The jig is up
Puzzle shows history of millennium

Richard Gleeson
Northern News Services

Yellowknife (Jan 19/00) - When they added the 4,000th piece, students and staff at J.H. Sissons school did it with the satisfaction of at least knowing their millennium jigsaw puzzle was half done.

Completed Jan. 12, the puzzle offers a chronological history of the millennium. The main element is a spiral of 200 cartoon panels, each panel depicting the scientific, artistic and historic highlights of the decade.

"My son and I came across it in the window of a puzzle shop when we were in Montreal last summer," says Sissons librarian Lynn Taylor.

"I thought it would be a nice way for the school to mark the millennium. But at the time we got it we didn't know it would be so hard."

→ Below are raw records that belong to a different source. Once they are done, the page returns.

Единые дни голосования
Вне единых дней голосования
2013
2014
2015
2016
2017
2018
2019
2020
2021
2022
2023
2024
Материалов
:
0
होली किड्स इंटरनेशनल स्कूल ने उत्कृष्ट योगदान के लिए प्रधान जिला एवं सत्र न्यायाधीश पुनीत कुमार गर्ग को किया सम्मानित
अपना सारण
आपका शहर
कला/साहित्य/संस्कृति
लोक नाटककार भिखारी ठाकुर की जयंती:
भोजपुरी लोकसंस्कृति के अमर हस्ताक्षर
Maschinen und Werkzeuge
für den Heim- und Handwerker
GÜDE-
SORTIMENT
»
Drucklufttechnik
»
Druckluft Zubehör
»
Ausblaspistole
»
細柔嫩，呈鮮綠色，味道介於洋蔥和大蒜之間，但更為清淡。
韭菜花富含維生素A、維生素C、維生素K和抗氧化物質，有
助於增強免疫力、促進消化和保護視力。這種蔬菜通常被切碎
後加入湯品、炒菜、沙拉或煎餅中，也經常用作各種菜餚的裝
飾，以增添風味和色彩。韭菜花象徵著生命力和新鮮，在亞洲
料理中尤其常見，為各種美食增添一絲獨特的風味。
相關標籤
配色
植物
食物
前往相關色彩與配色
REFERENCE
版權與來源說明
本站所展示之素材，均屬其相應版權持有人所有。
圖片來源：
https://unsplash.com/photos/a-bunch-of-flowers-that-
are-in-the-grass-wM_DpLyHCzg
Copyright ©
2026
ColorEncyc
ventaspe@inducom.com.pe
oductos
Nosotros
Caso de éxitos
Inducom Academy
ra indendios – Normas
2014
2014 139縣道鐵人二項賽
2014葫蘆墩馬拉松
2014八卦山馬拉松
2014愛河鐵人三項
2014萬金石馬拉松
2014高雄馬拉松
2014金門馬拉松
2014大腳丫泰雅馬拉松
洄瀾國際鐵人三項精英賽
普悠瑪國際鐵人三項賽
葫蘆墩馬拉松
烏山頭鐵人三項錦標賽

The puzzle is so big, pieces for each half of it came in separate bags and it was assembled one half at a time. The school started their work of art Sept. 20.

"It took an hour a side just to turn over the pieces, and then we started sorting by colours," says Taylor.

Though all students and staff helped with the enormous job, some were more inspired by the challenge than others.

French immersion teacher, and jigsaw puzzle fan extraordinaire, Marie-Francoise Le Doze and her Grade 5 class took up the challenge with extra gusto. So did Taylor and school custodian Alvina Galloway.

Le Doze said the size of the puzzle and similarities of different parts is what made it tricky to put together.

"That was the difficult part, a lot of things are the same," said Le Doze.

"There are crusades all over and, see, the (several frames of) Mongols over there."

Those who assembled the puzzle were guided by a poster showing the finished design. Still, due to the extraordinary number of pieces, and the similarities, sometimes work they thought was OK had to be undone.

"Some pieces would actually fit, but they were not the right piece for the right place," says Taylor.

Then there's the setback the team suffered early on in the process. It appears a pre-schooler, biding his time in the library where the puzzle was being assembled, tore apart all the work that had been done.

Nobody made a big deal out of it, because the child was too young to know what they were doing.